The tartan selected for Fred was decided due it’s historical French tradition! (Baillie of Polkemmet Tartan Old French: Bailli) This is certainly something which is not normally associated with Scottish tartans and took a bit of research for accuracy and authenticity. We selected a blue velvet Regulation Doublet jacket as it highlighted the stunning blue within Fred’s tartan. A blue bow tie was also added to Fred’s outfit, as this was to offer a difference to Gordon and allow Fred’s outfit to stand out. As both Gordon and Gino had a matching tartan fly plaid, we decided this addition would be required to complete Fred’s outfit, and again add a formal but dramatic aspect to his outfit.


As Fred’s kilt has quite a strong white line running within the fabric, you could only add the whitest sporran to complement the overall look! We decided the best option was a white mink sporran, which looks fantastic. On speaking with Fred, he particularly enjoyed wearing his kilt outfit and couldn’t believe the connection to his home country of France.  He also mentioned that he felt he looked more striking than Gordon and Gino!


The Baillie of Polkemmet Tartan

Baillie of Polkemmet Tartan Old French: Bailli

Badge:Eight pointed star out of a cloud

Latin Motto:In caligine lucit (It shines in the dark)

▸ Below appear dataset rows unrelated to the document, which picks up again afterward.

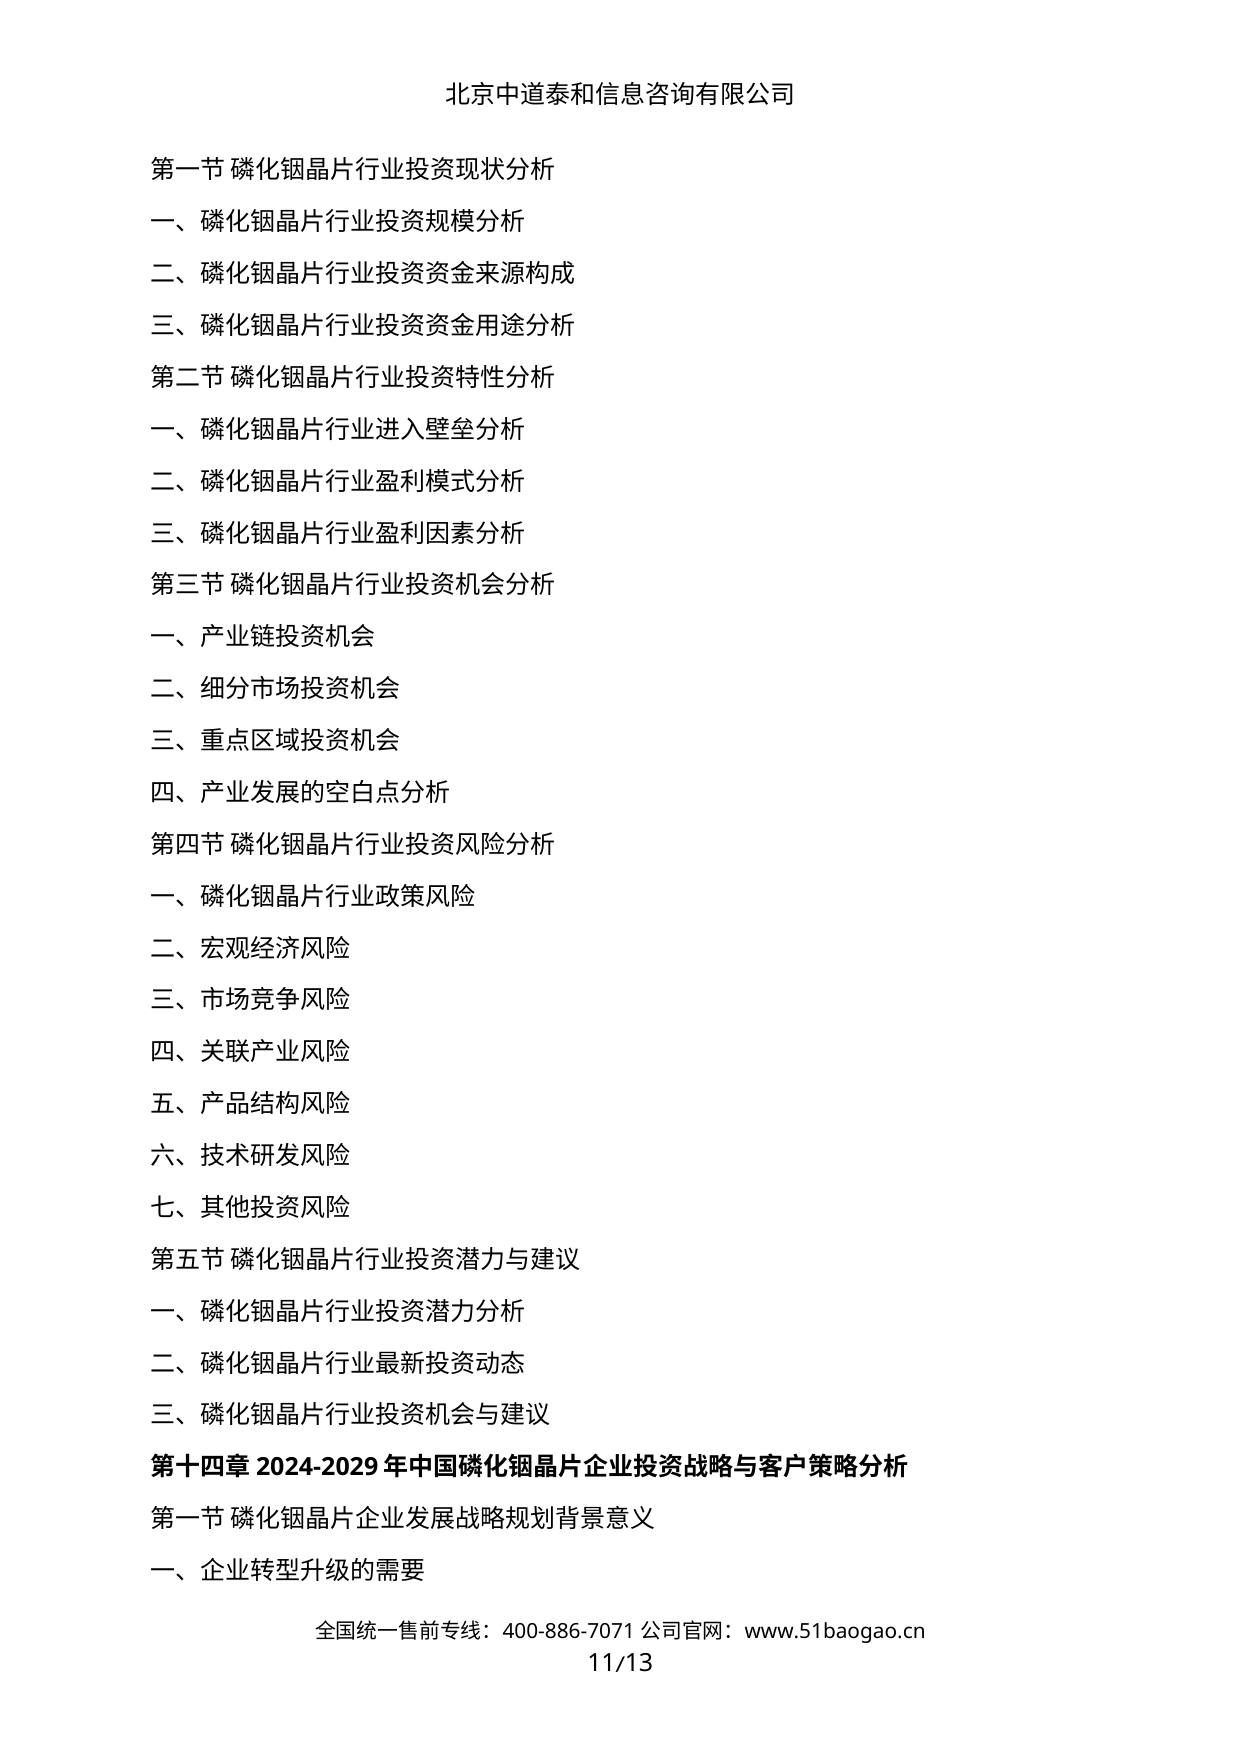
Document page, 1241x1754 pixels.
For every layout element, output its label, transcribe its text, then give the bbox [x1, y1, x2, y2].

text 第一节 磷化铟晶片企业发展战略规划背景意义 [150, 1499, 1090, 1535]
text 四、关联产业风险 [150, 1032, 1090, 1068]
text 七、其他投资风险 [150, 1187, 1090, 1224]
text 第三节 磷化铟晶片行业投资机会分析 [150, 565, 1090, 601]
text 一、磷化铟晶片行业投资规模分析 [150, 202, 1090, 238]
text 一、磷化铟晶片行业投资潜力分析 [150, 1291, 1090, 1327]
text 第一节 磷化铟晶片行业投资现状分析 [150, 150, 1090, 186]
text 六、技术研发风险 [150, 1136, 1090, 1172]
text 一、磷化铟晶片行业进入壁垒分析 [150, 409, 1090, 446]
text 第二节 磷化铟晶片行业投资特性分析 [150, 357, 1090, 394]
text 三、磷化铟晶片行业投资资金用途分析 [150, 306, 1090, 342]
text 一、产业链投资机会 [150, 617, 1090, 653]
text 第五节 磷化铟晶片行业投资潜力与建议 [150, 1239, 1090, 1276]
text 三、重点区域投资机会 [150, 721, 1090, 757]
text 二、磷化铟晶片行业最新投资动态 [150, 1343, 1090, 1379]
text 一、企业转型升级的需要 [150, 1551, 1090, 1587]
text 二、磷化铟晶片行业盈利模式分析 [150, 461, 1090, 497]
text 一、磷化铟晶片行业政策风险 [150, 876, 1090, 912]
text 五、产品结构风险 [150, 1084, 1090, 1120]
text 第四节 磷化铟晶片行业投资风险分析 [150, 824, 1090, 861]
text 第十四章 2024-2029年中国磷化铟晶片企业投资战略与客户策略分析 [150, 1447, 1090, 1483]
text 三、市场竞争风险 [150, 980, 1090, 1016]
text 四、产业发展的空白点分析 [150, 772, 1090, 809]
text 二、细分市场投资机会 [150, 669, 1090, 705]
text 二、磷化铟晶片行业投资资金来源构成 [150, 254, 1090, 290]
text 三、磷化铟晶片行业投资机会与建议 [150, 1395, 1090, 1431]
text 三、磷化铟晶片行业盈利因素分析 [150, 513, 1090, 549]
text 二、宏观经济风险 [150, 928, 1090, 964]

The name probably derived from the French Baillie meaning bailiff or steward which in Scotland would be sheriff. It could come from the place in Lanarkshire call Bailey. It is first recorded in Lothian in 1311. It is not a clan in the highland sense but is an old lowland family. Polkmmet was purchased by a family of Baillies in 1620. It ia now a country park at Whiburn West Lothian.The tartan was designed by Mr A.W. Geddes of Messrs William Anderson of Edinburgh (now Kinloch Anderson) in 1937.